One would think that the “Three States” had now run of out bad luck and would get a break. However, it seemed only to intensify in 1901. On a trip up river from Apalachicola, once again, a deck hand, Crum Grant, either fell, jumped or was pushed overboard in the same unknown fashion as what had happened on the “Janie Rae”, and in the same place.
Remember, the “Three States” was powered with machinery from the “Janie Rae”. Could there be some mystical revenge at work here? The circumstances which surrounded these happenings were very similar. It was as though Grant may have been pushed overboard to his death. If so, was he pushed by Broadway?
Grant’s body was not found until the “Three States” was on her return trip down the Apalachicola River. Once again, a body was buried on the banks of the river.

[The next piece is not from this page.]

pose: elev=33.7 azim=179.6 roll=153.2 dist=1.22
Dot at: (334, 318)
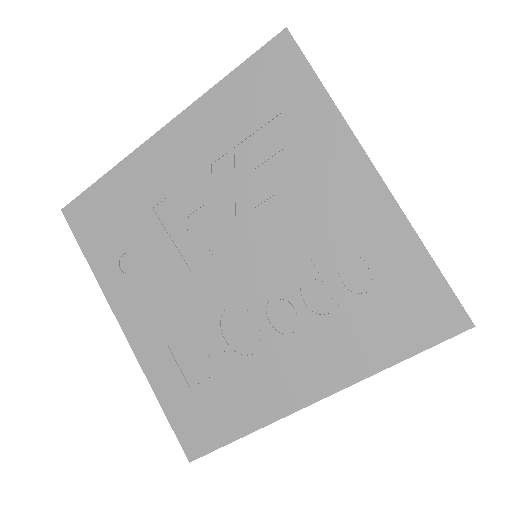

Later that year, 2nd Engineer J.I. Wells, died while on the “Three States”, on a trip down the Chattahoochee River. He had contracted dysentery and by the time a doctor was available, it was too late and nothing could be done to help him.
As if all of those happenings were not enough, in December of 1901, the “Three States”, was partially destroyed by a mysterious, early morning fire. The alarm went off and the fire department came. They concentrated their efforts on saving her hull. They did this by cutting a hole in her hull so she would set down on the river’s bottom. This strategy worked.
Most people thought that the “Three States” was damaged beyond repair. Twice now the machinery had burned. However, the hull was repairable and was sold to the highest bidder. Once again, the “Three States” was resurrected and went to work, this time on the Suwannee River. However, after only a few months, she returned to Columbus, and once again, was in need of repair. To seemingly prove this point, she sank slowly at her wharf and was once again resurrected.
Apparently not superstitious, in 1902, the newly formed Bainbridge Navigation Company, bought her and added her to their fleet, the first boat that they had purchased. Another company wanted the machinery from the steamboat but they did not come to claim it, so everything was sold to Bainbridge. Her hull was repaired and it was outfitted in style. It would now accommodate 75 passengers in comfort. It was equipped with fine furniture for its cabins as well as carpeting. Even hot and cold baths could be arranged for.
The “Three States” was now assigned to Captain T.B. Whiteside, one of the best captains of this time. Captain Whiteside’s wife even served as purser on board. This was only one of very few women who worked in this exclusively male world of the steamboat. However, Captain Whiteside didn’t get to navigate the “Three States” for very long. Tragically, he died of pneumonia. Once again, a death. Now the steamboat was sold, this time to the Georgia-Florida Navigation Company.
Here the history on the “Three States” drifts into the past. It did continue to serve on the rivers because there is a record of it sinking on a sandbar when it scraped a hole in its hull. It was repaired and became a substitute steamboat when one boat on the Georgia-Florida Navigation Company’s line was being repaired. She continued serving until 1920, when she was abandoned somewhere on the Apalachicola River. Perhaps, it was where the two men who “fell overboard” and drowned were buried.